Work instructions
Please name the two brain regions that the seminar announcement says need Sox2 to develop.
====== Reading text ======
The Sox2 transcription factor in brain development and disease:
genome-wide studies in neural stem cells

19th June 2015
Versione stampabile

Venue: Edificio Povo 2, via Sommarive nr. 9, Povo (Tn) - Room B102
 at 2:00 p.m.

  • Silvia Nicolis -  Dipartimento di biotecnologie e bioscienze, Università degli Studi di Milano, Milan, Italy

During embryonic development, the orchestrated activity of our genes gives rise to our most complex organ, the brain. Our laboratory works on transcription factor Sox2, an important regulator of the transcriptional regulatory networks leading to brain embryogenesis and postnatal maintenance: by conditional knockout in mouse, we found that Sox2 is essential for developing various specific brain regions, including the hippocampus and the basal ganglia, recapitulating defects seen in patients carrying mutations in human Sox2. Neural stem cells, whose regulated self-renewal and differentiation shape the developing brain, require Sox2 function. By genomic approaches (ChIA-PET, ChIPseq) we are now addressing the function of Sox2 in an aspect of gene regulation that is emerging as fundamental: the 3-D organization of the genome within the nucleus, in particular long-range interactions connecting genes to transcriptional regulatory elements scattered within the genome, at great distance. Sox2 deletion leads to profound changes in chromatin connectivity within brain-derived neural stem cells, leading to loss of
long-range interactions involving sequences that behave as brain-specific enhancers in transgenic assays.Cancer stem cells found in neural tumors can be viewed as a diseased state of normal neural stem cells. We found, by our Sox2flox mouse, that Sox2 is required to maintain cancer stem cells within a glioma mouse model, mirroring its requirement by normal neural stem cells. Unexpectedly, immunotherapy directed against Sox2 epitopes significantly prolonged survival, pointing to Sox2 itself, and its downstream effectors, as novel targets for therapy approaches.
====== Dataset excerpts ======
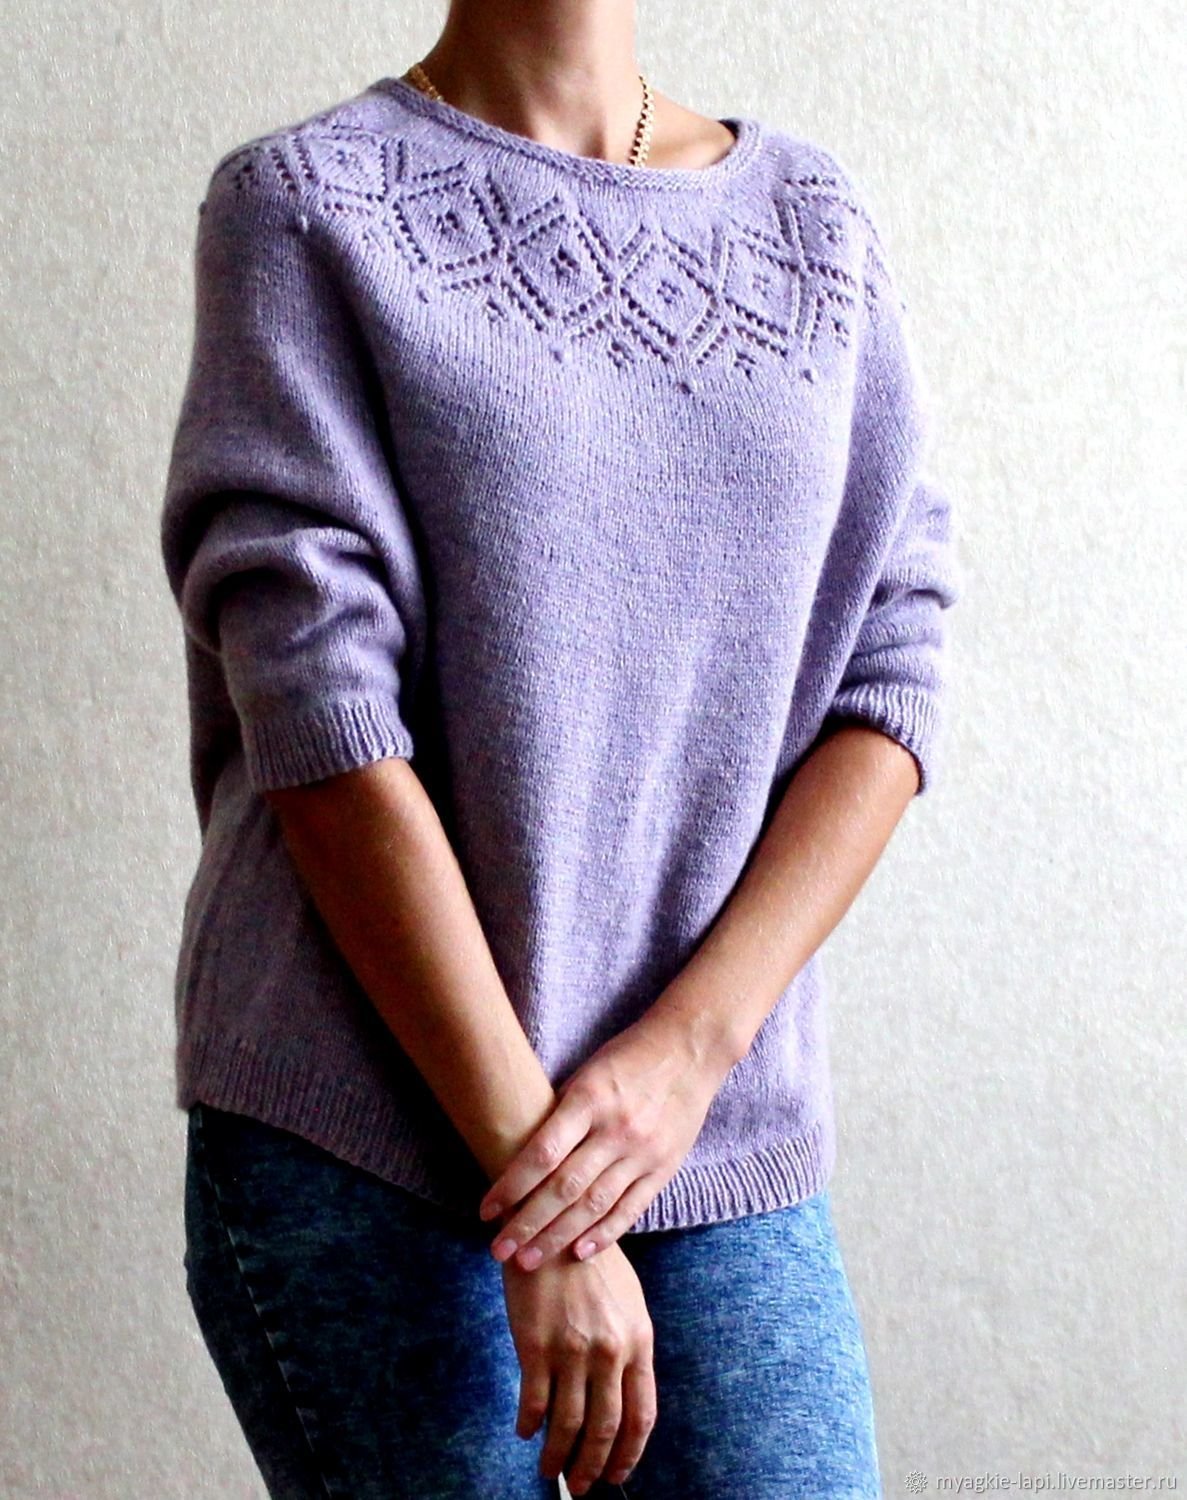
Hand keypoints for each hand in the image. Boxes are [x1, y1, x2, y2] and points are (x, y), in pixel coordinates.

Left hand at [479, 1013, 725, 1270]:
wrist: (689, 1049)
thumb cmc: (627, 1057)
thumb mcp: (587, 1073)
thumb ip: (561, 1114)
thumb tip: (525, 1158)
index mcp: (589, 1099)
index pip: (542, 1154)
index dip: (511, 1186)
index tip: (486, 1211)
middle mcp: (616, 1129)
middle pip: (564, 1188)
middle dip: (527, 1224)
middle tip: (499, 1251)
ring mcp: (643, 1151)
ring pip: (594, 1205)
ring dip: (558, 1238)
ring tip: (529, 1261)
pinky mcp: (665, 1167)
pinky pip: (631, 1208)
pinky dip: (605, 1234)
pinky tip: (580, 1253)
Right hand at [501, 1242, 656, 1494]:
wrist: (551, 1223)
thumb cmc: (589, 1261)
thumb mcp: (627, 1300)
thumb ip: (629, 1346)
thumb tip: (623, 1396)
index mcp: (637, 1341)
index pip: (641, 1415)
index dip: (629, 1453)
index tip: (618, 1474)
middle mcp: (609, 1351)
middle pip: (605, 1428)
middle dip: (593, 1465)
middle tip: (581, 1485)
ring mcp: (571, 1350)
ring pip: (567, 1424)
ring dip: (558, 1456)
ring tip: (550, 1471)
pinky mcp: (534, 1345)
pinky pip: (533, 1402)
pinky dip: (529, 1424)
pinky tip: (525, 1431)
======
====== Dataset excerpts ======
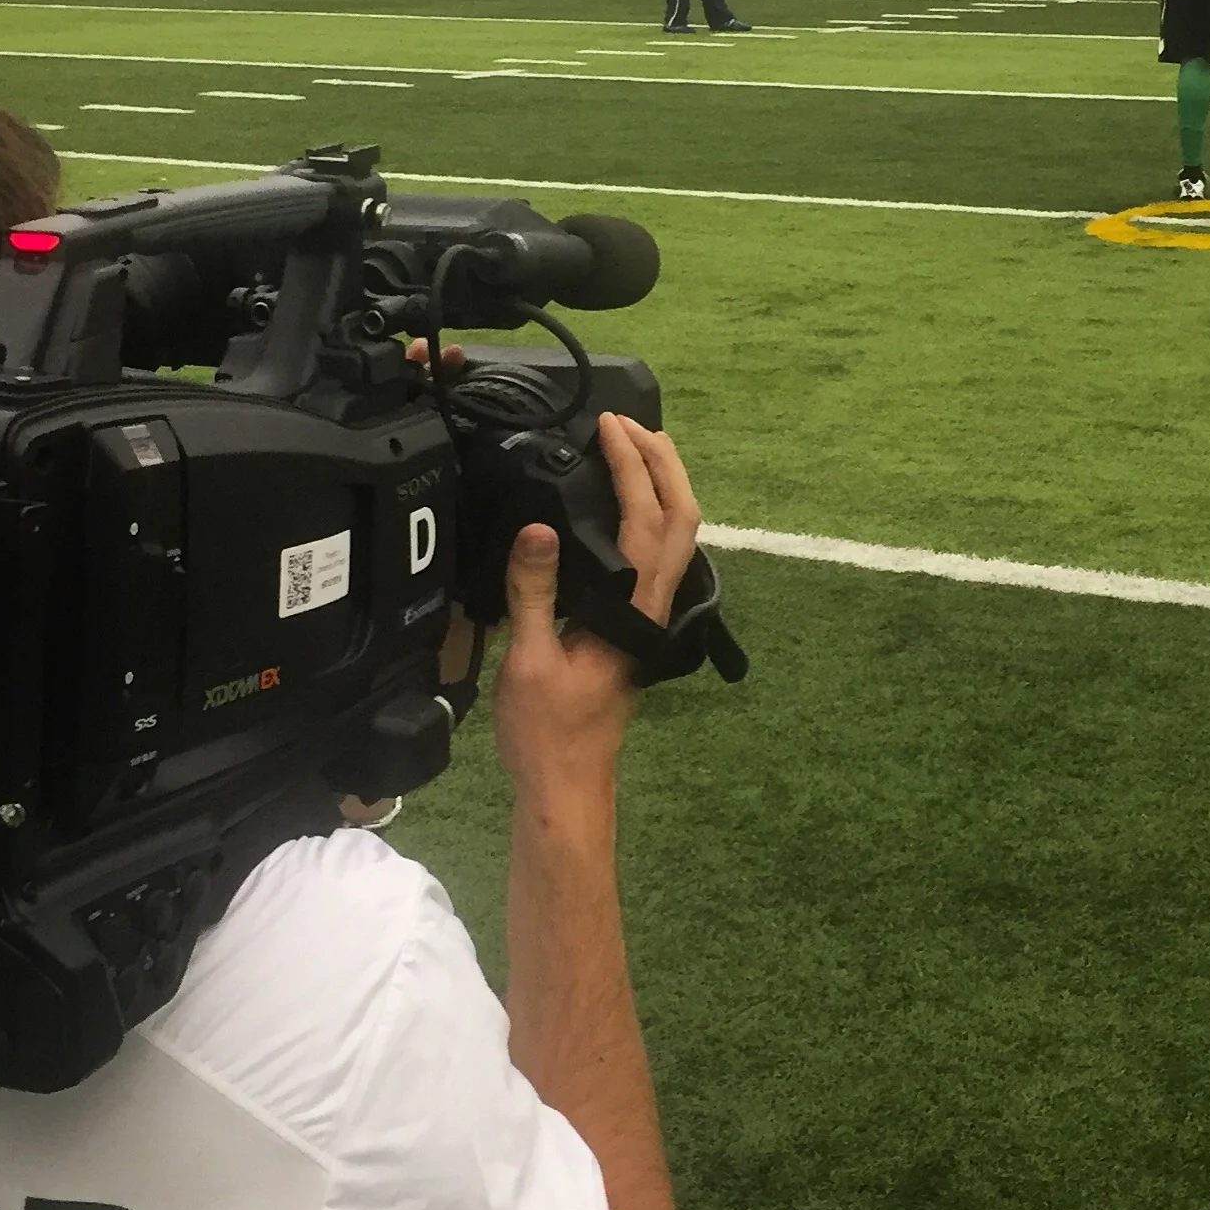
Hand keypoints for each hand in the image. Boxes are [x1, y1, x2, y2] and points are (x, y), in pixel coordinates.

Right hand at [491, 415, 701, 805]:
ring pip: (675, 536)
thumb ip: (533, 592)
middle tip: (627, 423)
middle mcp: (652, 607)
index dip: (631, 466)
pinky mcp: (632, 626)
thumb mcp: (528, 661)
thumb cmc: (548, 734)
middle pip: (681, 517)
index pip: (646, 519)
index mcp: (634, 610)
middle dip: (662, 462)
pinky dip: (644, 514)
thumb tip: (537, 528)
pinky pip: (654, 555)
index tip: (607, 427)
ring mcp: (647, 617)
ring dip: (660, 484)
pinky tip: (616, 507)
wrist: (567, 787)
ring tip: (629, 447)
======
====== Dataset excerpts ======
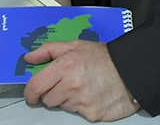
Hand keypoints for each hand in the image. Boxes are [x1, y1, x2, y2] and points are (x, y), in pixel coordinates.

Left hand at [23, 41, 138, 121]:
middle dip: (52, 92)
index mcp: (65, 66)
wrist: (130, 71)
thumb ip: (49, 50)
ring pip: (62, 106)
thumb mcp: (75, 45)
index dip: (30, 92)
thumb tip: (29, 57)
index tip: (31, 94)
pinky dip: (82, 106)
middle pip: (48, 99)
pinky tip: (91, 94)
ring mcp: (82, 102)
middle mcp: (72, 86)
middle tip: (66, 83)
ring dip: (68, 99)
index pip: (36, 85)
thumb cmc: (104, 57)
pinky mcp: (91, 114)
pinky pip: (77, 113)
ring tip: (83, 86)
======
Solution for this problem
The hippocampus and the basal ganglia.